• [Material shown]

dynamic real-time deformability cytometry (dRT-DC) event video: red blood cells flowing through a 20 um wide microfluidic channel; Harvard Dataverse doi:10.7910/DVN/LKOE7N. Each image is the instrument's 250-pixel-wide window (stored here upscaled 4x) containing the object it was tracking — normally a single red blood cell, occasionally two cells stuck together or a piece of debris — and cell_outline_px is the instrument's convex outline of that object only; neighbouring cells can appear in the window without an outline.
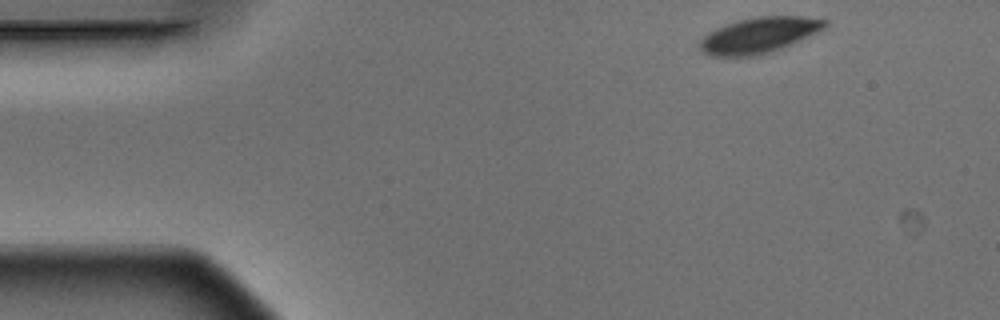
{"species": "Egyptian fruit bat (a non-hibernating species)", "species_latin": "Rousettus aegyptiacus", "temperature_condition": "warm", "stored_images_in_passage": 14, "segment_of_instrument_passage": [1, 2], "camera_frame_rate_fps": 3000, "um_per_image_px": 0.085, "animal": {"sex": "male"}, "frame": {"image": 1, "passage_image": 1, "time_ms": 0.0, "image_size_px": [1000, 320], "cell_outline_px": [[828, 24], [824, 28], [816, 32], [780, 48], [756, 56], [712, 56], [704, 52], [696, 44], [708, 32], [716, 28], [740, 20], [760, 16], [800, 16], [828, 20]], "centroid_in_image_um": [64.47, 2.99], "position_along_channel_um": 20.5, "area_um2": 25.55}}
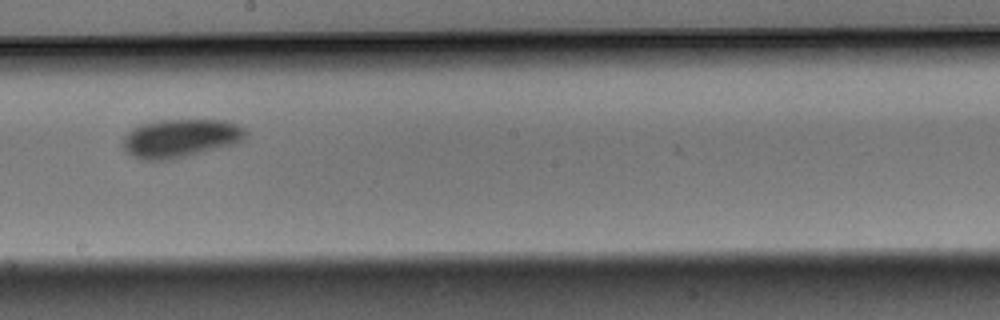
{"frame": {"image": 2, "passage_image": 7, "time_ms": 2.0, "image_size_px": [1000, 320], "cell_outline_px": [[248, 132], [240, 140], [232, 144], [172, 160], [140, 160], [132, 156], [120, 148], [124, 136], [132, 128], [140, 124], [156, 120], [224, 120], [236, 124], [244, 128]], "centroid_in_image_um": [15.24, 11.75], "position_along_channel_um": 233.0, "area_um2": 27.57}}
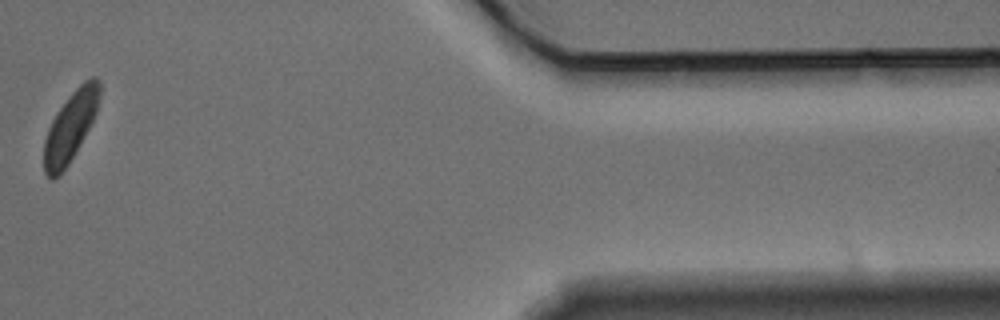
{"frame": {"image": 3, "passage_image": 12, "time_ms": 3.667, "image_size_px": [1000, 320], "cell_outline_px": [[100, 96], [96, 112], [88, 128], [68, 164], [52, 180], [44, 172], [44, 140], [48, 128], [56, 112], [72, 92], [84, 80], [92, 76], [96, 76], [100, 80]], "centroid_in_image_um": [5.98, 10.7], "position_along_channel_um": 405.4, "area_um2": 22.08}}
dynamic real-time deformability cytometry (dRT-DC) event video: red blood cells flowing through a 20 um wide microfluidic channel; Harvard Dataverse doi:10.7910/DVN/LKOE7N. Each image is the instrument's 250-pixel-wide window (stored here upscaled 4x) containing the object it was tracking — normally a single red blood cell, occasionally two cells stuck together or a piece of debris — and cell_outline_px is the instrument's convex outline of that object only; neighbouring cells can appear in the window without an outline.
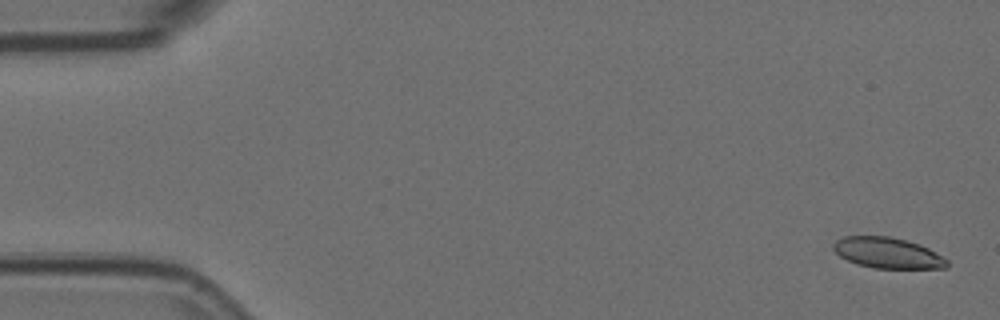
{"species": "Egyptian fruit bat (a non-hibernating species)", "species_latin": "Rousettus aegyptiacus", "temperature_condition": "room temperature", "stored_images_in_passage": 14, "camera_frame_rate_fps": 3000, "um_per_image_px": 0.085, "animal": {"sex": "female"}, "frame": {"image": 1, "passage_image": 2, "time_ms": 0.333, "image_size_px": [1000, 320], "cell_outline_px": [[948, 268], [872, 268], [856, 264], [840, 256], [832, 248], [832, 244], [836, 240], [844, 236], [888, 236], [920, 244], [928, 248], [948, 260]], "centroid_in_image_um": [75.43, 21.5], "position_along_channel_um": 9.6, "area_um2": 20.35}}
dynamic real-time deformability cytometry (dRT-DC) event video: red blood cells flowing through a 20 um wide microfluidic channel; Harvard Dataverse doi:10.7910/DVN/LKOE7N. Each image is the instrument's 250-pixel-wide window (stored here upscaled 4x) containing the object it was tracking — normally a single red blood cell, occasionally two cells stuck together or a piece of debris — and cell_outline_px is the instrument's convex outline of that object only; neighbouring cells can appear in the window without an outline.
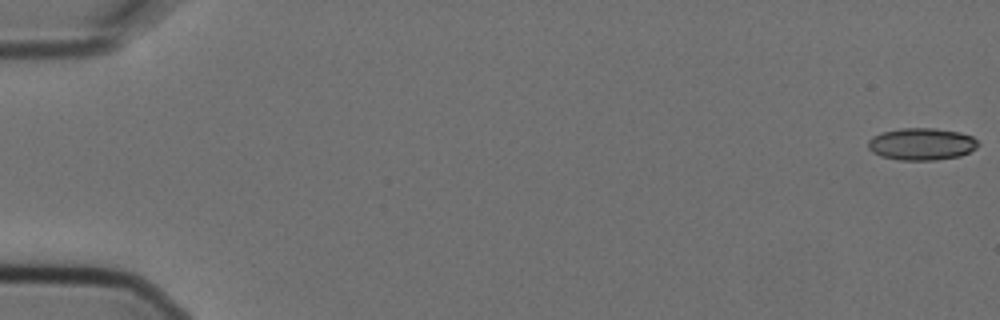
{"species": "Egyptian fruit bat (a non-hibernating species)", "species_latin": "Rousettus aegyptiacus", "temperature_condition": "cold", "stored_images_in_passage": 7, "camera_frame_rate_fps": 3000, "um_per_image_px": 0.085, "animal": {"sex": "female"}, "frame": {"image": 1, "passage_image": 1, "time_ms": 0.0, "image_size_px": [1000, 320], "cell_outline_px": [[980, 144], [976, 148], [960, 156], [936, 160], [900, 160], [880, 156], [872, 152], [868, 148], [868, 140], [872, 136], [884, 132], [900, 128], [936, 128], [960, 132], [972, 136]], "centroid_in_image_um": [78.33, 12.24], "position_along_channel_um": 6.7, "area_um2": 20.69}}
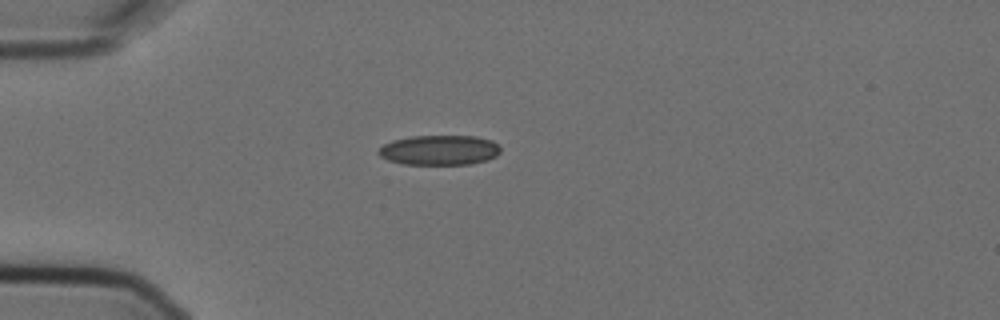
{"frame": {"image": 2, "passage_image": 5, "time_ms": 1.333, "image_size_px": [1000, 320], "cell_outline_px": [[500, 152], [496, 156], [488, 160], [472, 164], [400, 164], [388, 160], [380, 156], [376, 152], [384, 144], [392, 140], [412, 136], [476, 136], [492, 140], [500, 148]], "centroid_in_image_um": [37.34, 12.76], "position_along_channel_um": 47.7, "area_um2": 21.39}}
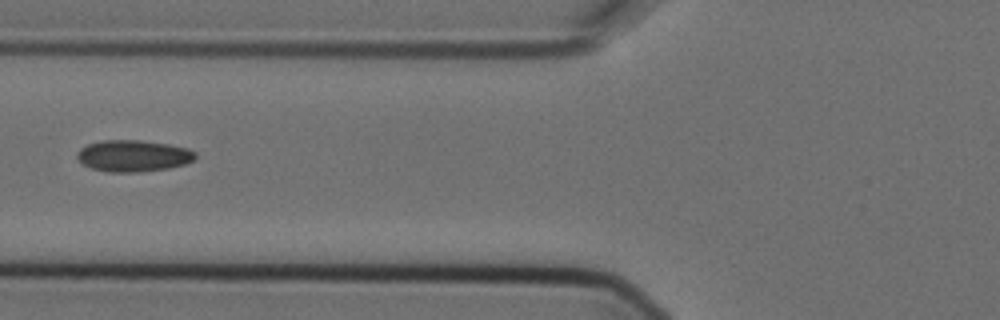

• [Required work] Write the listing above out again exactly, dropping each image.

• [Result of the task]
dynamic real-time deformability cytometry (dRT-DC) event video: red blood cells flowing through a 20 um wide microfluidic channel; Harvard Dataverse doi:10.7910/DVN/LKOE7N. Each image is the instrument's 250-pixel-wide window (stored here upscaled 4x) containing the object it was tracking — normally a single red blood cell, occasionally two cells stuck together or a piece of debris — and cell_outline_px is the instrument's convex outline of that object only; neighbouring cells can appear in the window without an outline.
{"species": "Egyptian fruit bat (a non-hibernating species)", "species_latin": "Rousettus aegyptiacus", "temperature_condition": "warm", "stored_images_in_passage": 14, "segment_of_instrument_passage": [1, 2], "camera_frame_rate_fps": 3000, "um_per_image_px": 0.085, "animal": {"sex": "male"}, "frame": {"image": 1, "passage_image": 1, "time_ms": 0.0, "image_size_px": [1000, 320], "cell_outline_px": [[828, 24], [824, 28], [816, 32], [780, 48], [756, 56], [712, 56], [704, 52], [696, 44], [708, 32], [716, 28], [740, 20], [760, 16], [800, 16], [828, 20]], "centroid_in_image_um": [64.47, 2.99], "position_along_channel_um": 20.5, "area_um2": 25.55}}
{"frame": {"image": 2, "passage_image": 7, "time_ms": 2.0, "image_size_px": [1000, 320], "cell_outline_px": [[248, 132], [240, 140], [232, 144], [172, 160], [140, 160], [132, 156], [120, 148], [124, 136], [132, 128], [140, 124], [156, 120], [224, 120], [236, 124], [244, 128]], "centroid_in_image_um": [15.24, 11.75], "position_along_channel_um": 233.0, "area_um2": 27.57}}
{"frame": {"image": 3, "passage_image": 12, "time_ms": 3.667, "image_size_px": [1000, 320], "cell_outline_px": [[100, 96], [96, 112], [88, 128], [68, 164], [52, 180], [44, 172], [44, 140], [48, 128], [56, 112], [72, 92], [84, 80], [92, 76], [96, 76], [100, 80]], "centroid_in_image_um": [5.98, 10.7], "position_along_channel_um": 405.4, "area_um2": 22.08}}
dynamic real-time deformability cytometry (dRT-DC) event video: red blood cells flowing through a 20 um wide microfluidic channel; Harvard Dataverse doi:10.7910/DVN/LKOE7N. Each image is the instrument's 250-pixel-wide window (stored here upscaled 4x) containing the object it was tracking — normally a single red blood cell, occasionally two cells stuck together or a piece of debris — and cell_outline_px is the instrument's convex outline of that object only; neighbouring cells can appear in the window without an outline.
{"species": "Egyptian fruit bat (a non-hibernating species)", "species_latin": "Rousettus aegyptiacus", "temperature_condition": "room temperature", "stored_images_in_passage": 14, "camera_frame_rate_fps": 3000, "um_per_image_px": 0.085, "animal": {"sex": "female"}, "frame": {"image": 1, "passage_image": 2, "time_ms": 0.333, "image_size_px": [1000, 320], "cell_outline_px": [[948, 268], [872, 268], [856, 264], [840, 256], [832, 248], [832, 244], [836, 240], [844, 236], [888, 236], [920, 244], [928, 248], [948, 260]], "centroid_in_image_um": [75.43, 21.5], "position_along_channel_um": 9.6, "area_um2": 20.35}}
dynamic real-time deformability cytometry (dRT-DC) event video: red blood cells flowing through a 20 um wide microfluidic channel; Harvard Dataverse doi:10.7910/DVN/LKOE7N. Each image is the instrument's 250-pixel-wide window (stored here upscaled 4x) containing the object it was tracking — normally a single red blood cell, occasionally two cells stuck together or a piece of debris — and cell_outline_px is the instrument's convex outline of that object only; neighbouring cells can appear in the window without an outline.
{"species": "Egyptian fruit bat (a non-hibernating species)", "species_latin": "Rousettus aegyptiacus", "temperature_condition": "cold", "stored_images_in_passage": 7, "camera_frame_rate_fps": 3000, "um_per_image_px": 0.085, "animal": {"sex": "female"}, "frame": {"image": 1, "passage_image": 1, "time_ms": 0.0, "image_size_px": [1000, 320], "cell_outline_px": [[980, 144], [976, 148], [960, 156], [936, 160], [900, 160], [880, 156], [872, 152], [868, 148], [868, 140], [872, 136], [884, 132], [900, 128], [936, 128], [960, 132], [972, 136]], "centroid_in_image_um": [78.33, 12.24], "position_along_channel_um": 6.7, "area_um2": 20.69}}
{"frame": {"image": 2, "passage_image": 5, "time_ms": 1.333, "image_size_px": [1000, 320], "cell_outline_px": [[500, 152], [496, 156], [488, 160], [472, 164], [400, 164], [388, 160], [380, 156], [376, 152], [384, 144], [392, 140], [412, 136], [476, 136], [492, 140], [500, 148]], "centroid_in_image_um": [37.34, 12.76], "position_along_channel_um": 47.7, "area_um2": 21.39}}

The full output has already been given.